Anna T. Olek 1; Catherine Rayon 1*; Lee Makowski 2, 3; Hyung Rae Kim 4; Peter Ciesielski 5; John Badger 6; Lake N. Paul 7; Subhangi Ghosh 4; Daisuke Kihara 4, 8; Michael Crowley 5; Michael E. Himmel 5; Jeffrey T. Bolin 4; Nicholas C. Carpita 1, 4, 7

1 Department of Botany and Plant Pathology, Purdue University, West Lafayette, Indiana 47907-2054

2 Department of Bioengineering, Northeastern University, Boston, Massachusetts 02115

3 Department of Chemistry and Chemical Biology, Northeastern University, Boston, Massachusetts 02115

4 Department of Biological Sciences, Purdue University, West Lafayette, Indiana 47907-1971

5 National Renewable Energy Laboratory, Biomolecular Science Group, Golden, Colorado 80401-3305

6 DeltaG Technologies, San Diego, California 92122

7 Bindley Bioscience Center, Purdue University, West Lafayette, Indiana 47907-2057

8 Department of Computer Science, Purdue University, West Lafayette, Indiana 47907-2107

* Current address: EA 3900-BIOPI, University of Picardie Jules Verne, Amiens, France 80039

E-mail: carpita@purdue.edu 

Cellulose microfibrils are para-crystalline arrays of several dozen linear (1→4)-β-D-glucan chains synthesized at the surface of the cell membrane by large, multimeric complexes of synthase proteins.

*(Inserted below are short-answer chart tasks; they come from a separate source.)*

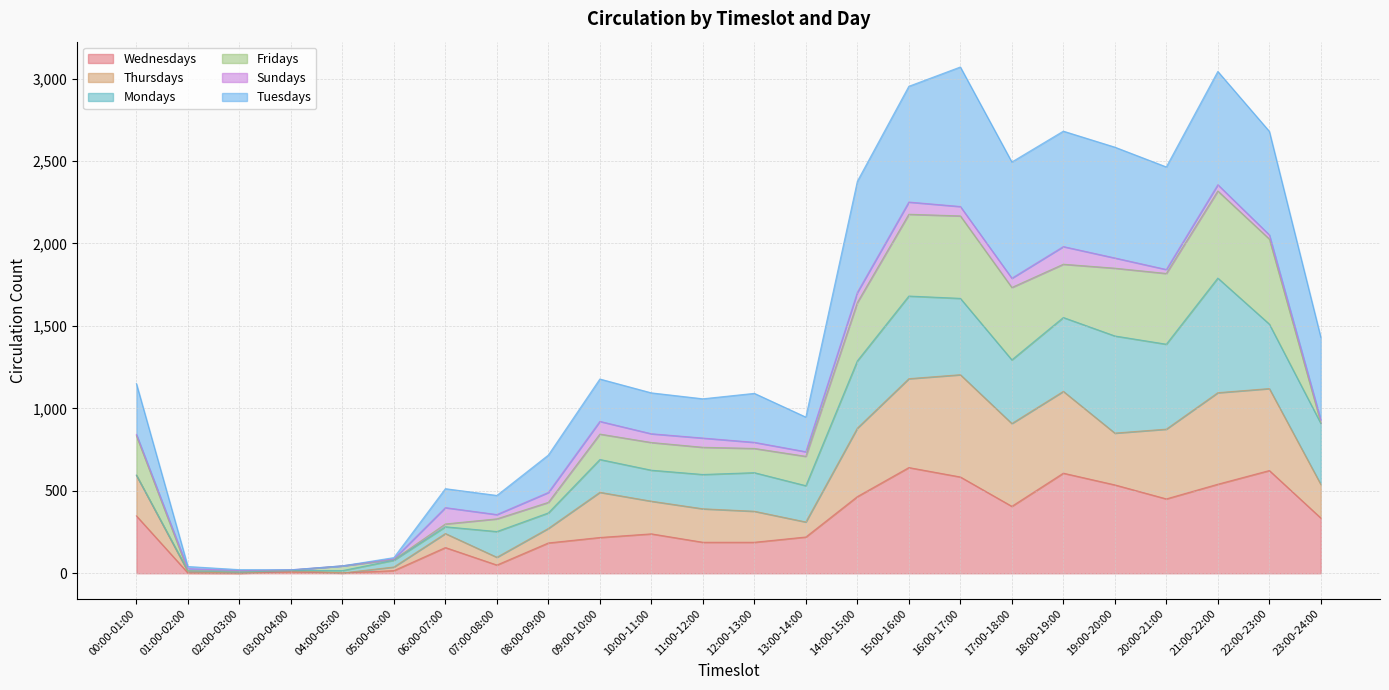

True or false: Thursdays has a value of 1763 at 21:00-22:00.

False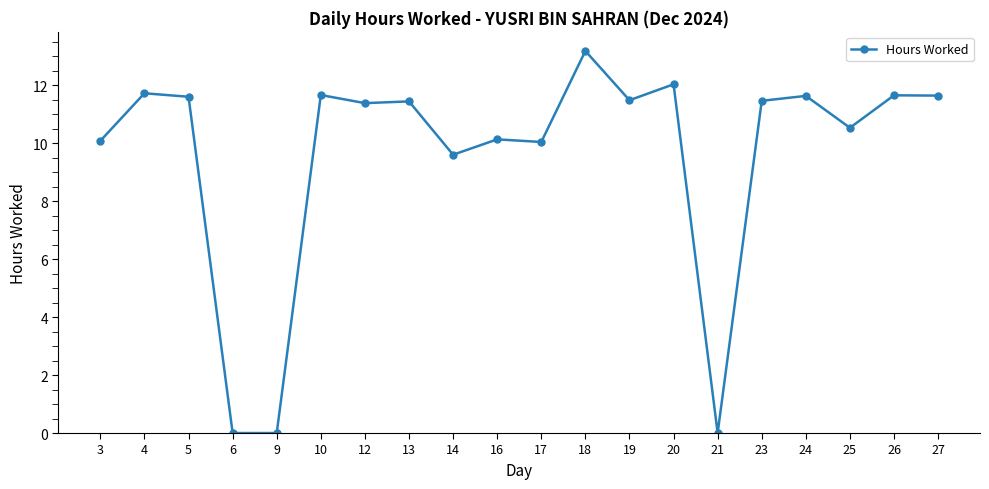

What is the difference between the maximum and minimum values?

13.2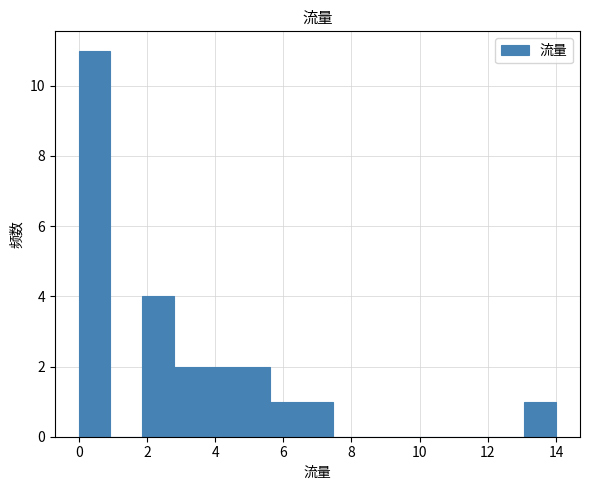

Reading left to right, transcribe this chart: for each bar, give the range it covers on the x-axis and its height. Neither the bar edges nor the heights are printed on the chart, so give them approximately, as read against the axes.

0.0 to 1.0: 11
1.0 to 1.8: 0
1.8 to 2.8: 4
2.8 to 3.8: 2
3.8 to 4.6: 2
4.6 to 5.6: 2
5.6 to 6.6: 1
6.6 to 7.4: 1
7.4 to 8.4: 0
8.4 to 9.4: 0
9.4 to 10.2: 0
10.2 to 11.2: 0
11.2 to 12.2: 0
12.2 to 13.0: 0
13.0 to 14.0: 1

Recombinant catalytic domains of rice (Oryza sativa) CesA8 cellulose synthase form dimers reversibly as the fundamental scaffold units of architecture in the synthase complex. Specificity of binding to UDP and UDP-Glc indicates a properly folded protein, and binding kinetics indicate that each monomer independently synthesizes single glucan chains of cellulose, i.e., two chains per dimer pair. In contrast to structure modeling predictions, solution X-ray scattering studies demonstrate that the monomer is a two-domain, elongated structure, with the smaller domain coupling two monomers into a dimer. The catalytic core of the monomer is accommodated only near its center, with the plant-specific sequences occupying the small domain and an extension distal to the catalytic domain. This configuration is in stark contrast to the domain organization obtained in predicted structures of plant CesA. The arrangement of the catalytic domain within the CesA monomer and dimer provides a foundation for constructing structural models of the synthase complex and defining the relationship between the rosette structure and the cellulose microfibrils they synthesize.